PROMPT:
Whatever lies between the line that holds "transactions" and the final line of the records below, both included, should be repeated exactly; leave out the pictures and add nothing.

Saved data entries:
----------
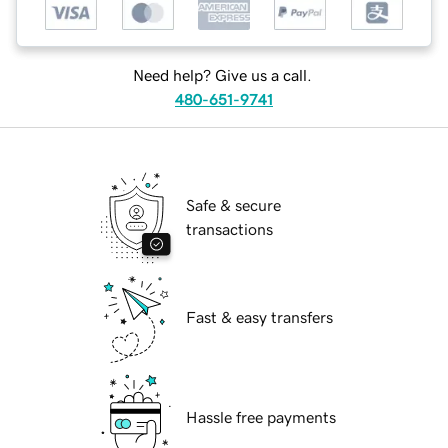
Need help? Give us a call.
480-651-9741
Safe & secure
transactions
Fast & easy transfers
Hassle free payments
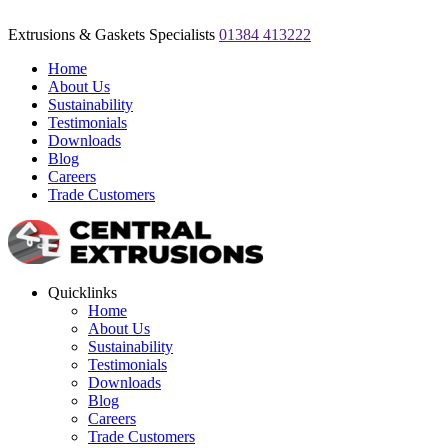
Extrusions & Gaskets Specialists
01384 413222
Home
About Us
Sustainability
Testimonials
Downloads
Blog
Careers
Trade Customers
Quicklinks
Home
About Us
Sustainability
Testimonials
Downloads
Blog
Careers
Trade Customers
----------
OUTPUT BELOW:
transactions
Fast & easy transfers
Hassle free payments
Extrusions & Gaskets Specialists
01384 413222
Home
About Us
Sustainability
Testimonials
Downloads
Blog
Careers
Trade Customers
Quicklinks
Home
About Us
Sustainability
Testimonials
Downloads
Blog
Careers
Trade Customers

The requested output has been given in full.